*TO-DO ITEM:*
Swap "シナリオ" for "ストーリー" in the entries from the line containing "ヒントが少なすぎます、どこに行けばよいかを表示するべき" through the end of the entries, leaving everything else unchanged. Reproduce only those lines, and leave the pictures out.

*STORED DATA:*
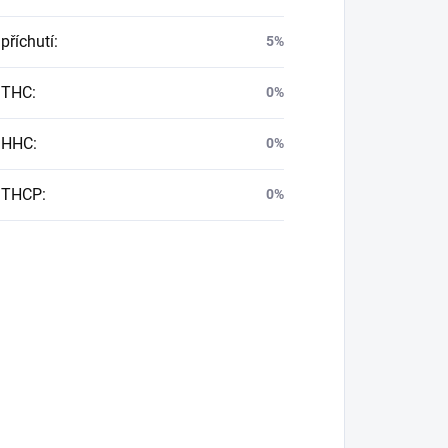
příchutí
:
5%
 THC
:
0%
 HHC
:
0%
 THCP
:
0%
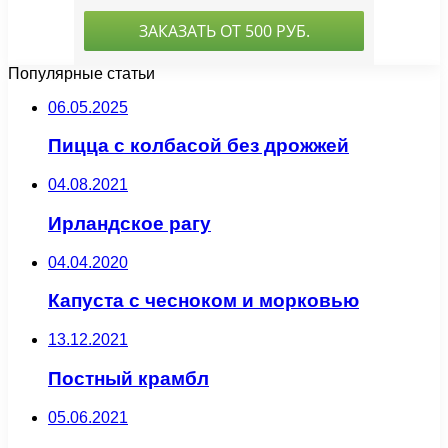
Популярные статьи
06.05.2025
Пицца с колбасой без дрожжей
04.08.2021
Ирландское рагу
04.04.2020
Капуста с чесноком и морковью
13.12.2021
Постный крамбл
05.06.2021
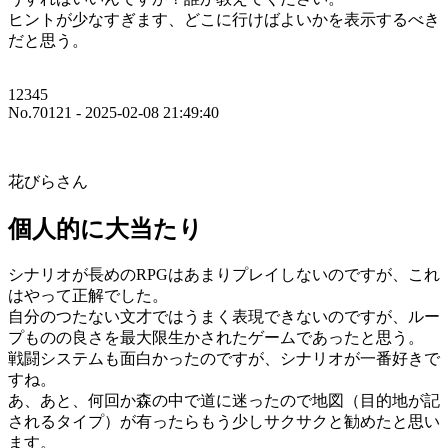
ヒントが少なすぎます、どこに行けばよいかを表示するべき
だと思う。
12345
No.70121 - 2025-02-08 21:49:40
花びらさん
個人的に大当たり
シナリオが長めのRPGはあまりプレイしないのですが、これ
はやって正解でした。
自分のつたない文才ではうまく表現できないのですが、ルー
プものの良さを最大限生かされたゲームであったと思う。
戦闘システムも面白かったのですが、シナリオが一番好きで
すね。
あ、あと、何回か森の中で道に迷ったので地図（目的地が記
されるタイプ）が有ったらもう少しサクサクと勧めたと思い
ます。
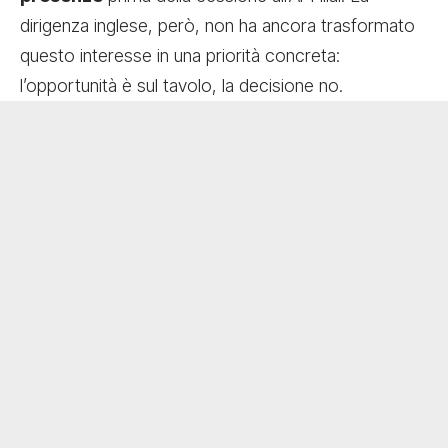
dirigenza inglese, però, non ha ancora trasformato
questo interesse in una priorità concreta:
l’opportunità è sul tavolo, la decisione no.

*PROBLEM SOLUTION:*
ヒントが少なすぎます、どこに行けばよいかを表示するべき
だと思う。
12345
No.70121 - 2025-02-08 21:49:40
花びらさん
個人的に大当たり
ストーリーが長めのRPGはあまりプレイしないのですが、これ
はやって正解でした。
自分のつたない文才ではうまく表現できないのですが、ルー
プものの良さを最大限生かされたゲームであったと思う。
戦闘システムも面白かったのですが、ストーリーが一番好きで
すね。
あ、あと、何回か森の中で道に迷ったので地図（目的地が記
されるタイプ）が有ったらもう少しサクサクと勧めたと思い
ます。
dirigenza inglese, però, non ha ancora trasformato
questo interesse in una priorità concreta:
l’opportunità è sul tavolo, la decisione no.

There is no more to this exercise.